Sie flogen lange. Und nun begann sich am Ende des Kanals aus dem Wasser der gleichmäßige Rand einer Mauer zu erheben, die sich bis weit hinter den Horizont erstreckte. Die Mauer wuchs. Jetzt waren bereits ihre ungeheuren Quadern zu sehen, in deren Spalten sich Sträucher und Bäume angesiedelt hatten. Sie näherten sich einem gigantischen zirkusähnlichen Bau. Er war angefüllt mit Wasser. An seiner Oberfläche stiegen an vielen Stellen schäumende Fontänen auf.

»Ro«, sagte der Marsianer und hob würdevoll den Zeigefinger.
Losj zog sein Notizbuch aus der Tasche, suchte und fand die gestern eilig hingeworfene Skizze der Linien und Punkte auf der Marsscheibe. Er hielt die Zeichnung seinem Nachbar hin und wies hinunter auf die Zisterne. Mit gerunzelter Stirn betrachtete der Marsianer aufmerksam die Skizze, begriff schließlich und nickte freudig. Mit dem Nagel seines kleinen Fingers merkte er einen der Punkte auf der Zeichnung an.

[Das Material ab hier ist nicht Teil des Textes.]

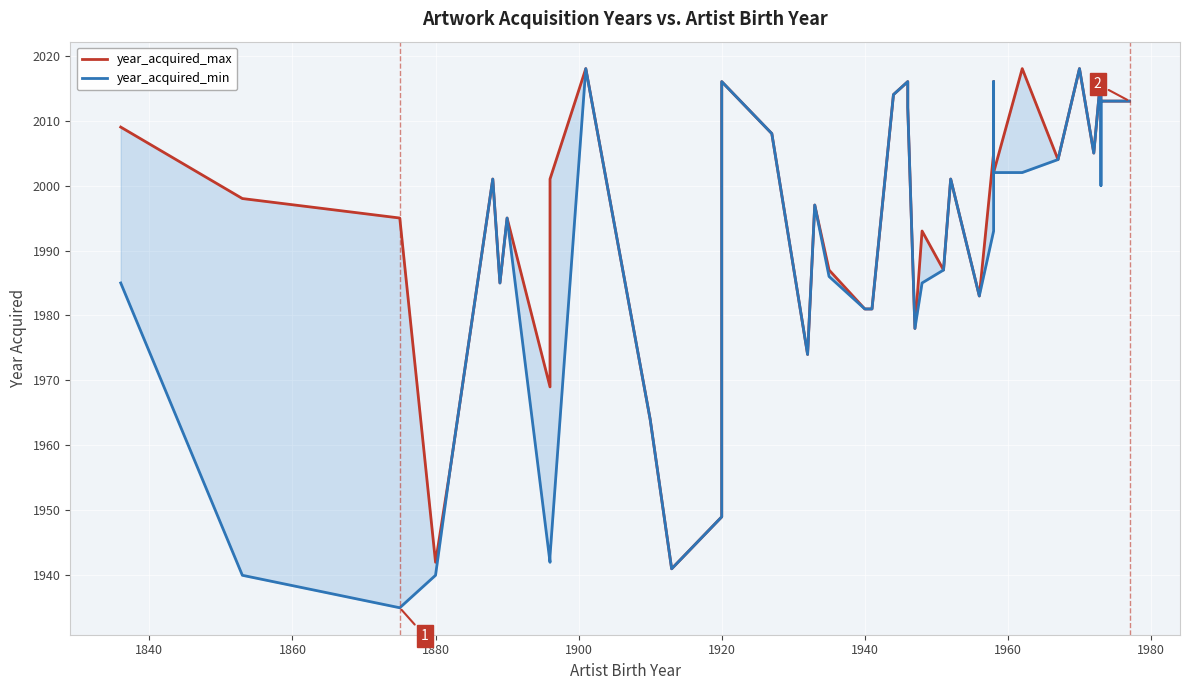

What is the sum of the year_acquired_min values at 1840 and 1860?

3875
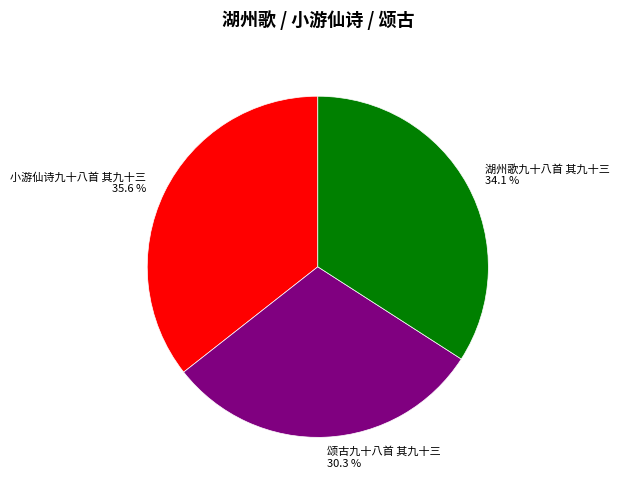

Does 小游仙诗九十八首 其九十三 account for over 50% of the chart?

No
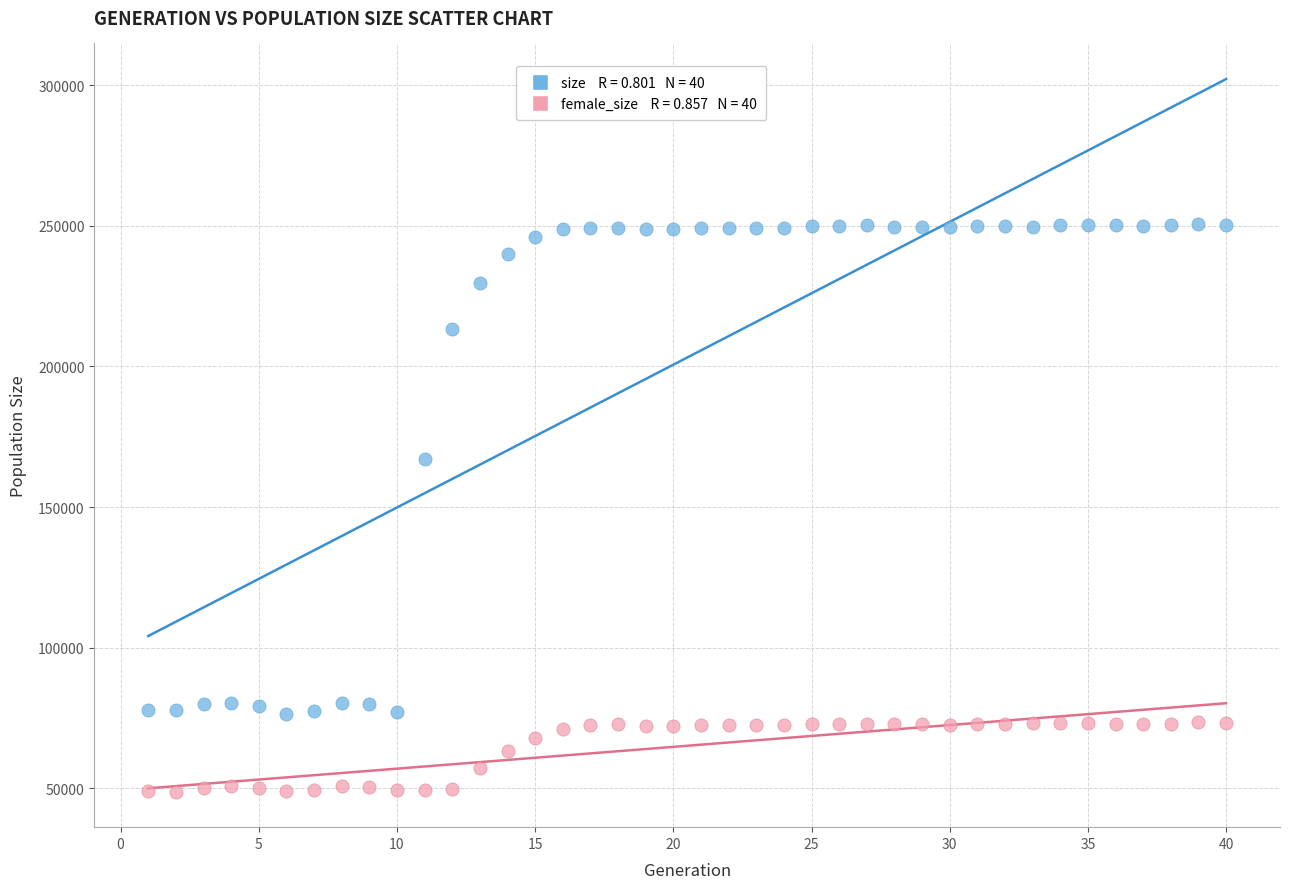

Across all data points, what is the range of X values (max minus min)?

39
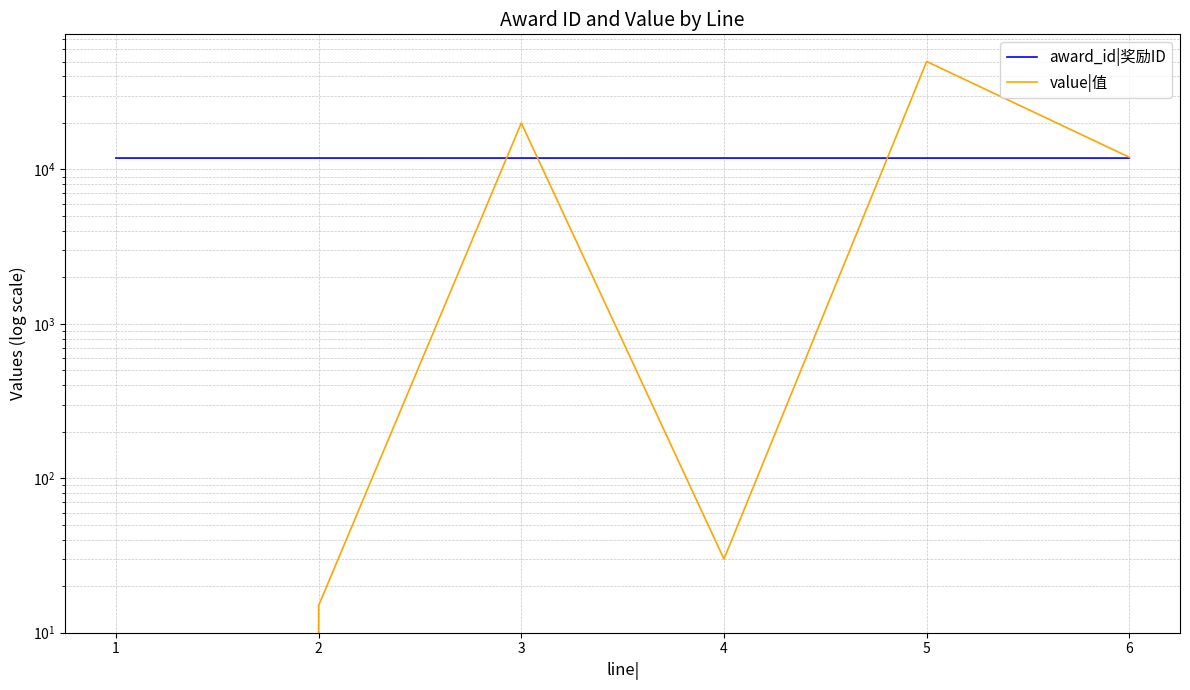

How many interior local peaks does the value|值 series have?

2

Losj beugte sich über Bord und sah, dass von der Zisterne zwei gerade und eine gebogene Linie ausgingen. Das waren mit Wasser gefüllte Kanäle. So war also das Geheimnis geklärt. Die runden Flecke auf der Marsscheibe waren Zisternen – Wasserbehälter, die Linien der Dreiecke und Halbkreise Kanäle. Aber was für Wesen konnten diese zyklopischen Mauern gebaut haben? Losj sah sich nach seinem Gefährten um. Der Marsianer streckte die Unterlippe vor und hob die ausgebreiteten Arme gen Himmel: »Tao chazcha ro chamagazitl.«
Das Luftschiff überquerte jetzt eine ausgebrannte Ebene, von der sich als rosenroter, überaus breiter, blühender Streifen das wasserlose Bett eines vierten Kanals abhob. Er war in regelmäßigen Reihen von einer offenbar ausgesäten Vegetation bedeckt. Wahrscheinlich war das eine der Linien des zweiten, sich weniger deutlich abzeichnenden Kanalnetzes auf der Scheibe des Mars.
Die flache Ebene ging in leicht geschwungene, nicht sehr hohe Hügel über. Dahinter traten jetzt die bläulichen Umrisse von Türmen mit gitterartigen Mauern hervor. Auf dem mittleren Mast des Schiffes hoben sich wieder die Drahtenden und sandten knisternd Funken aus. Immer neue Konturen von gitterartig durchbrochenen Türmen und abgestuften Gebäuden erhoben sich hinter den Hügeln am Horizont. Aus dem Sonnenglast traten die silbrigen Schatten einer ungeheuren Stadt hervor.